あまりにも強すぎる力にマツブサは眉をひそめる。それは大の男が痛みを覚える程の力だった。
この華奢な体の何処からそのような力が沸いてくるのかと驚愕していると、彼女はその力を弱めることなく、いつもの声音でいつものように紡ぐ。
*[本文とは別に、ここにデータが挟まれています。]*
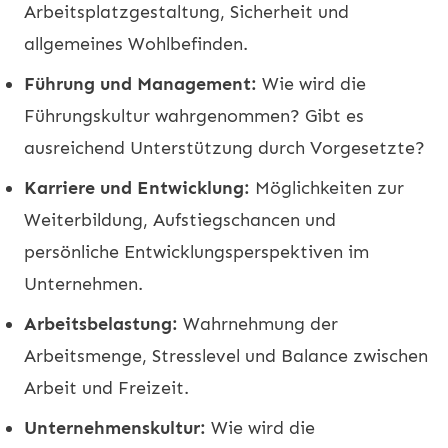
Arbeitsplatzgestaltung, Sicherheit und
allgemeines Wohlbefinden.
Führung und Management:
Wie wird die
Führungskultur wahrgenommen? Gibt es
ausreichend Unterstützung durch Vorgesetzte?
Karriere und Entwicklung:
Möglichkeiten zur
Weiterbildung, Aufstiegschancen und
persönliche Entwicklungsperspektiven im
Unternehmen.
Arbeitsbelastung:
Wahrnehmung der
Arbeitsmenge, Stresslevel und Balance zwischen
Arbeit und Freizeit.
Unternehmenskultur:
Wie wird die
「そうですね。……それにこうしていれば、マツブサさんのことも留めておける。貴方に魂しか残らなくなる時が、一日でも遅くなるようにと祈っていられる」

「!」

「貴方が私の手を握り返してくれている内は、私も彼岸になんて遊びに行くつもりはないんですよ、マツブサさん」

そうしてマツブサはようやく全てを理解する。
『霊がもし居るのなら、私、彼とダンスをしてみたいんです。』
その「彼」は、他でもない自分のことを指していたのだと。
順当に生き続ければ間違いなく少女を置いていってしまう自分の手を、少女は彼が霊になってしまってからも握っていたいのだと。
『ふふ、それも楽しそうですね。』
あの言葉には、そうした意味が含まれていたのだと。

……この少女が刹那的だなどと、とんでもない勘違いをしていたものだ。
彼女は、見ていたのだ。マツブサが先に彼岸へと旅立ってしまう未来を。少女だけが此岸に取り残されてしまう未来を。
その揺蕩う言葉に自らの誓いと願いを滲ませ、戯言を装っていつもの笑顔で言い放つ。マツブサはそんな彼女に見事に騙されていた。
やはりこの少女には、どう足掻いても敵わなかったのだ。

「……君を、」

口から吐き出したその言葉が予想以上に弱々しいものだったため、マツブサは一度だけ咳払いをした。
そんな彼を見上げ、彼女はとても楽しそうに首を傾げる。

「君を独りにする時間が限りなく少なくなるように、努力しよう」

だからどうか、私の後を追うなどという真似はしてはいけないよ。
そう付け足せば少女はあまりにも眩しい笑顔でマツブサの名を呼ぶ。